数週間後、なんとかガンマ団に帰還したアラシヤマは、
(気がすすみまへんが・・・)
そう思いつつ、ある部屋のドアをノックすると、
「お入り」
中から声が聞こえ、ドアが開いた。マジックはいきなり、
「お前がここに来たということは、シンタローを抱いたんだね?」
とアラシヤマに尋ねた。穏やかな口調ではあったが、威圧感があった。
「そうどす。あんたはん、シンタローを今まで抱いてへんかったんどすな」
一瞬、底冷えのするような殺気が自分に向けられたのをアラシヤマは感じたが、何事もなかったかのようにマジックの口調は変わらなかった。
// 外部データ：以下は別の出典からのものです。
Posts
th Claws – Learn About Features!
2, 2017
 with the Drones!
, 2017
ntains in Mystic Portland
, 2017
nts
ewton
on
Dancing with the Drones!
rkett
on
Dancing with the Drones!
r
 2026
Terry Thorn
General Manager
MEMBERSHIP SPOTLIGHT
「シンちゃんは、世界中で一番可愛いけどネ。でも何よりもまず、シンちゃんは私の息子で大切な家族だからだよ。お前との事に関しては、シンタローが決めたことならば、私は口出しをしない」
そう、マジックはキッパリと言った。アラシヤマは拍子抜けしたような思いと同時に、マジックのシンタローに対する家族という想いに少し敗北感に似たものも感じた。
考え込んでいる様子のアラシヤマをマジックは眺めながら、(モチロン、これからたーっくさん、邪魔はするけどネ☆)と心中では思っていたが、アラシヤマはそんなことは知るよしもなかった。(―――さて、)とマジックは気持ちを切り替え、口を開いた。
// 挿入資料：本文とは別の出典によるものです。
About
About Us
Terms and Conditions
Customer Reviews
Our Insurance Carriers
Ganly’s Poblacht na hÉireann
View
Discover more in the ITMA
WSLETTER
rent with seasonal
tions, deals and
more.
「―――アラシヤマ。お前、厄介なものに手を出したね。もしお前がシンタローを裏切ったら、シンタローの意志がどうであれ、私はお前を消すよ?」
アラシヤマを見据え、今までとは一転して、淡々とした冷たい口調で告げた。
「・・・あぁ、そしたら、今までのガンマ団内での刺客は前総帥が差し向けたものやなかったんどすか」
少し間を置き、アラシヤマもただ事実を述べるようにそう言った。
「私じゃないよ。ただ、お前を始末したがっている連中には好きにしろと言ったがね。お前が殺されるのならそれでもいいと思ったが、お前は相手を返り討ちにし、そうはならなかった。別に殺されないなら、お前にはまだ利用価値があるからそれはそれでよかったしね。まぁ、今は私が殺してやりたい気分だけど」
「―――わては、シンタローはんのため以外には、何があろうと命を無駄遣いするわけにはいかへんのどす」
アラシヤマは静かにそう言うと、
「ほな、失礼します」
と一礼をして部屋から出ていった。閉まったドアを見て、
「何で、よりにもよってあんな厄介なのを受け入れちゃったんだい、シンちゃん?一切の情を廃して徹底的に利用するだけにしておかないとダメだヨ」
とマジックは呟き、
(結局、あの子は裏切られても、いずれ許しちゃうんだろうねぇ・・・)
深い、溜め息を吐いた。
ドンドン、と総帥室のドアをノックする音が聞こえ、(来やがったか・・・)とシンタローは溜め息を吐いた。
「シンタローはーん!帰ってきましたえ~vvv」
「ああ」
アラシヤマの方を見もせずに、書類に目を通しながらそう返事をすると、
「ええっ?久々に会ったのにそれだけどすかぁ??“ちょっと照れながら、恥ずかしそうにお帰りのキス”とかはッツ!?」
そっけないシンタローの反応に、思わず自分の妄想を口にしたアラシヤマであったが、
「眼魔砲!」
即、眼魔砲を撃たれた。そして、どうにかダメージから回復すると、吹き飛ばされた部屋の隅っこで
「ええんどす、ええんどす。どーせわてなんて・・・」
体育座りをしていじけていた。
「ウゼェ!用がねーなら今すぐ帰れッツ!!!」
放っておくとキノコが生えそうな程鬱陶しい様子であったので、シンタローがそう怒鳴ると、
「あ、用ならありますわ」
立ち上がったアラシヤマは、シンタローの傍まで歩み寄り、
「ただいま、シンタローはん。わて、約束守りましたやろ?」
そう、真剣な顔で言った。
シンタローは溜め息を吐き、
「オマエ、ただの馬鹿じゃなくて大馬鹿に格下げだナ」
と言うと、
「嬉しおますv」
アラシヤマはシンタローを抱き寄せ、キスをした。シンタローは、渋々といった様子でアラシヤマの背に手を回した。